E aí estava eu, compenetrado na fila do caixa, no supermercado, com minhas comprinhas semanais quando uma mulher, ao me ver, corre para um abraço. Era uma antiga colega de trabalho. Cabelos curtos e branquinhos, apesar de bem mais jovem que eu e, por isso, quase não a reconheci. Ele percebeu, riu e desculpou-se. “Sou tua fã”, justificando o gesto. Explicou que trata problemas de saúde e, das coisas boas nesse período de recuperação, inclui meus textos e fotos, “sempre originais” que ela curte nas redes sociais.
Eu ri, porque naquele momento, eu pensava justamente em reduzir as publicações de pouca leitura no Facebook. As pessoas querem textos curtos, postagens que exigem pouca ou nenhuma reflexão. Eu não me sinto um filósofo, apenas um jornalista muito observador das coisas que rodeiam. O foco ainda é o leitor de jornal, que ainda curte uma crônica bem humorada, ou que lhe estimule a emoção sem ser piegas ou odioso. Um alívio ao noticiário sempre duro e, se bem feito, fiel à realidade.
Seguimos nossas rotinas, às vezes aos trancos, porque coisas ou energias nos perturbam. É a sensação de abandono, de ninguém me ama, ou sonhos craquelados que podem resultar em um involuntário desânimo. Esse colega, com seus cabelos brancos e um olhar muito diferente da atitude dos dias passados, trocou o perfil “eu-sei-tudo” por uma humildade defensiva contra o retorno de energias ruins. Em nossos dias de trabalho, seguidamente ela reclamava do meu jeito de atuar. Mas não o fazia para mim, a coisa acontecia naquele mecanismo de fofoca, criando um clima esquisito na equipe.
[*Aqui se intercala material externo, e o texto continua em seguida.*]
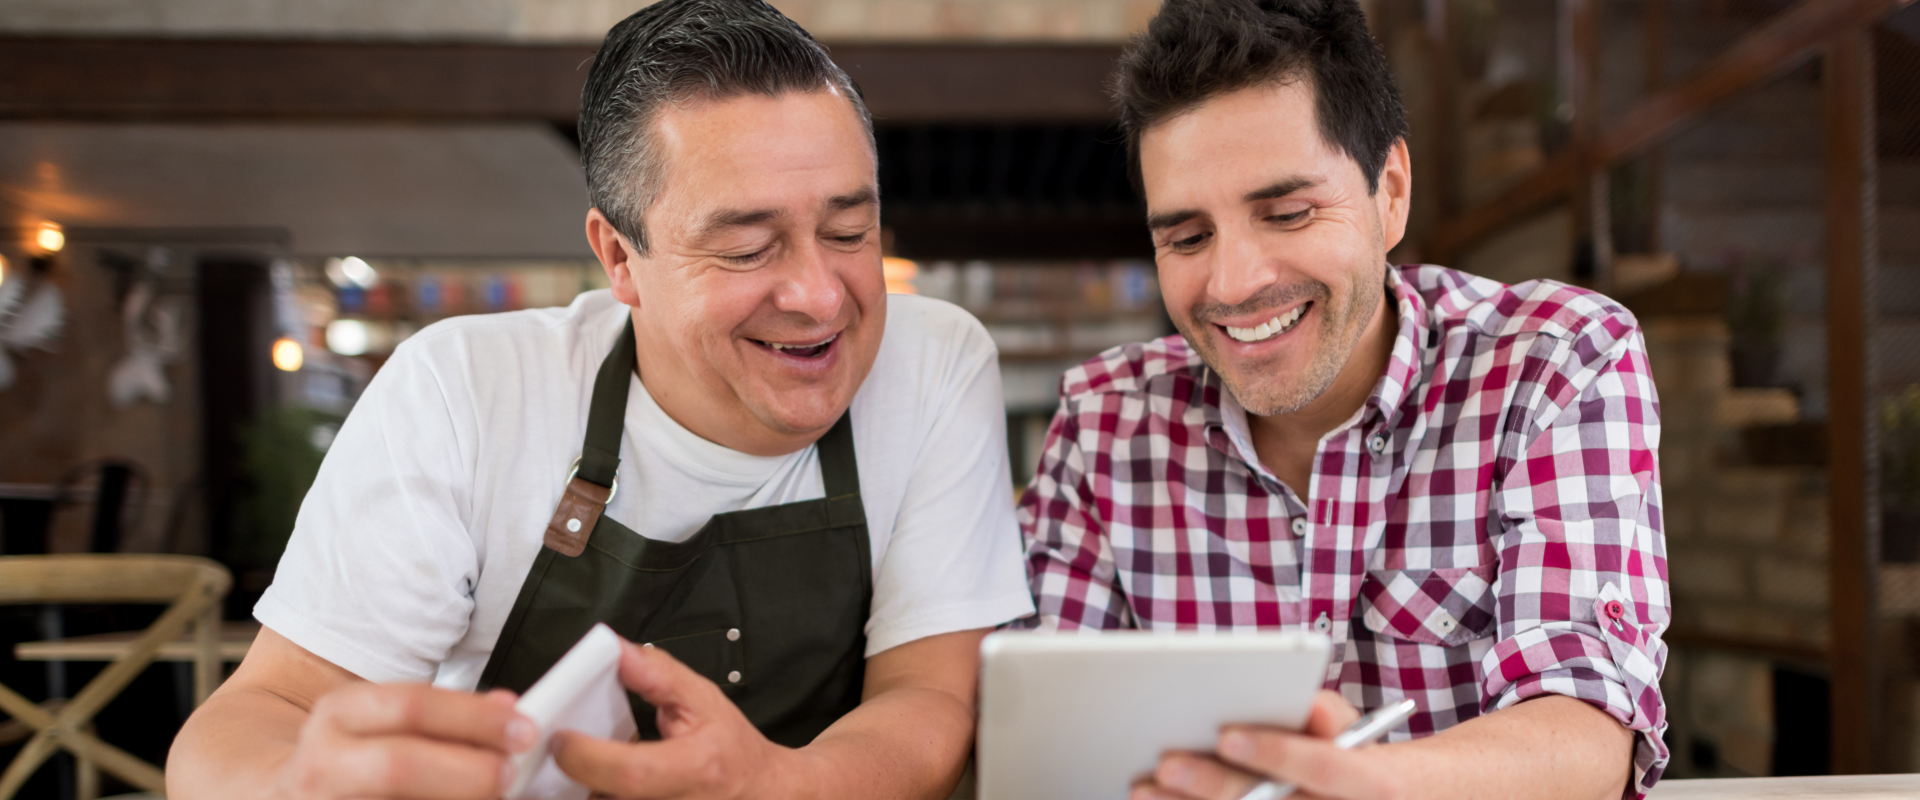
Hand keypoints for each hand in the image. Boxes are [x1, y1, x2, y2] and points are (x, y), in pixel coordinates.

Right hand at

Eu sempre soube filtrar essas correntes – os grupinhos – formados às vezes de forma defensiva quando percebem o sucesso de alguém, isoladamente mas que, no meu caso, nunca deixei de compartilhar méritos. Cada matéria que resultava em pauta positiva na mídia, tinha a resposta de um silêncio ciumento na sala de trabalho. Mas eu nunca fiquei chateado com isso e, quando a vi, ali convalescendo de um mal muito maior, não deixei me levar pela indiferença. A convidei para uma discussão de bobagens e fofocas, em uma boa cafeteria.
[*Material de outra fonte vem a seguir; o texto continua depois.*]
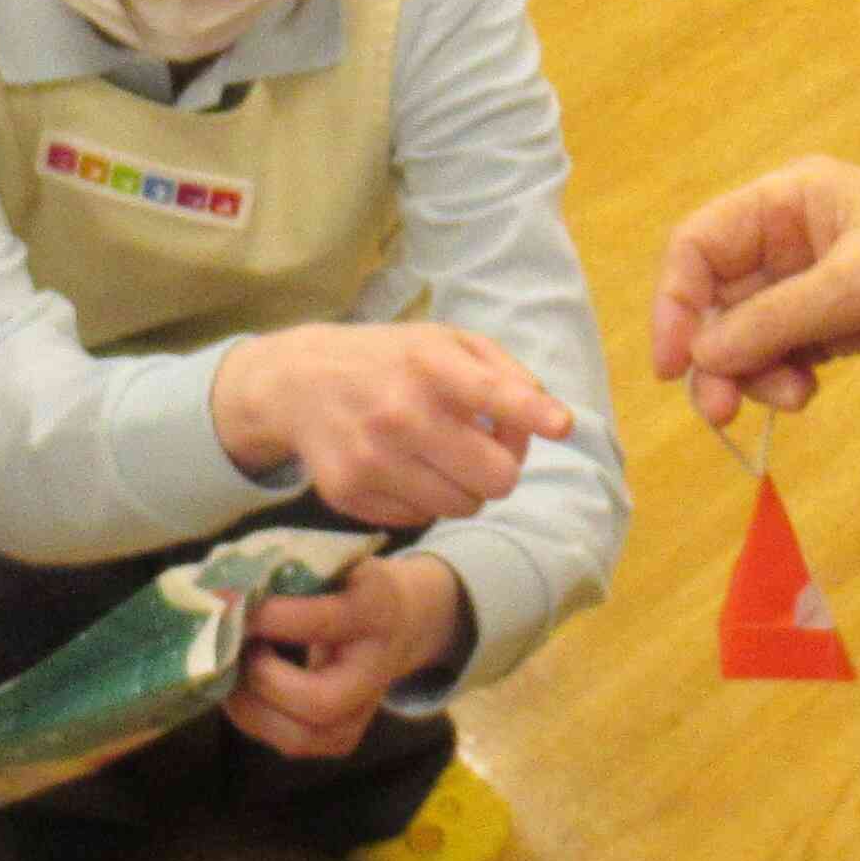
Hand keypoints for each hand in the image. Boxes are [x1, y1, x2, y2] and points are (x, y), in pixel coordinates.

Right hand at [209, 323, 573, 528]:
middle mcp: (401, 414)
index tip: (561, 425)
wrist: (297, 383)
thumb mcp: (445, 341)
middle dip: (502, 468)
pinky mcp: (349, 495)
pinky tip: (405, 469)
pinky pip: (420, 518)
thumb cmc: (390, 361)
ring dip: (466, 489)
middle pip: (496, 477)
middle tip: (488, 451)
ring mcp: (373, 460)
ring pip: (464, 507)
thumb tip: (547, 419)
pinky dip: (424, 500)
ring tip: (444, 459)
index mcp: (429, 365)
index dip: (533, 413)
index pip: (492, 395)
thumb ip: (503, 372)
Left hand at [228, 554, 464, 757]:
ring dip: (248, 703)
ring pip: (298, 735)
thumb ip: (286, 572)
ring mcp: (362, 713)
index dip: (275, 618)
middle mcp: (376, 670)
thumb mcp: (331, 563)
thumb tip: (217, 588)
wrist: (397, 624)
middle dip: (264, 679)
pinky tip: (240, 685)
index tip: (238, 605)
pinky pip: (288, 743)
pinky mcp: (342, 740)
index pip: (325, 622)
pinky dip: (252, 717)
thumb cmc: (345, 585)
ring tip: (229, 667)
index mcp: (377, 610)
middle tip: (238, 648)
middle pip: (319, 701)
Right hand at [652, 158, 859, 423]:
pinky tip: (806, 393)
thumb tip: (701, 358)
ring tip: (790, 399)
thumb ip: (774, 320)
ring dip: (752, 372)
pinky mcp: (841, 323)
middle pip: (717, 298)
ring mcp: (815, 283)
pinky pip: (785, 353)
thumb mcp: (855, 284)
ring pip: (748, 334)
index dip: (675, 301)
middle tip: (723, 411)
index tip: (674, 363)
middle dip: (716, 353)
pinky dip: (782, 377)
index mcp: (788, 200)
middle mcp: (791, 237)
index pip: (699, 245)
Os comentários maldosos do passado, como sempre, foram vencidos pela verdade de quem nada tem a esconder. E se eu puder ajudar essa que, afastada do espaço profissional, passou a admirar minha escrita, o farei sem ranço ou falsidade. Estamos aí para abrir mão da energia ruim e, quem sabe, no meu caso, agradecer. Poderão me dizer que ela, outra vez, agiu na base da falsidade. Mas aí, vejam bem, continuará sem me atingir e aos poucos, quem sabe, ajudará outra pessoa filtrada por amarguras, a adoçar a conversa na sinceridade. Essa, a virtude exclusiva daqueles que aprenderam em um mundo de tanta fabulação trouxa.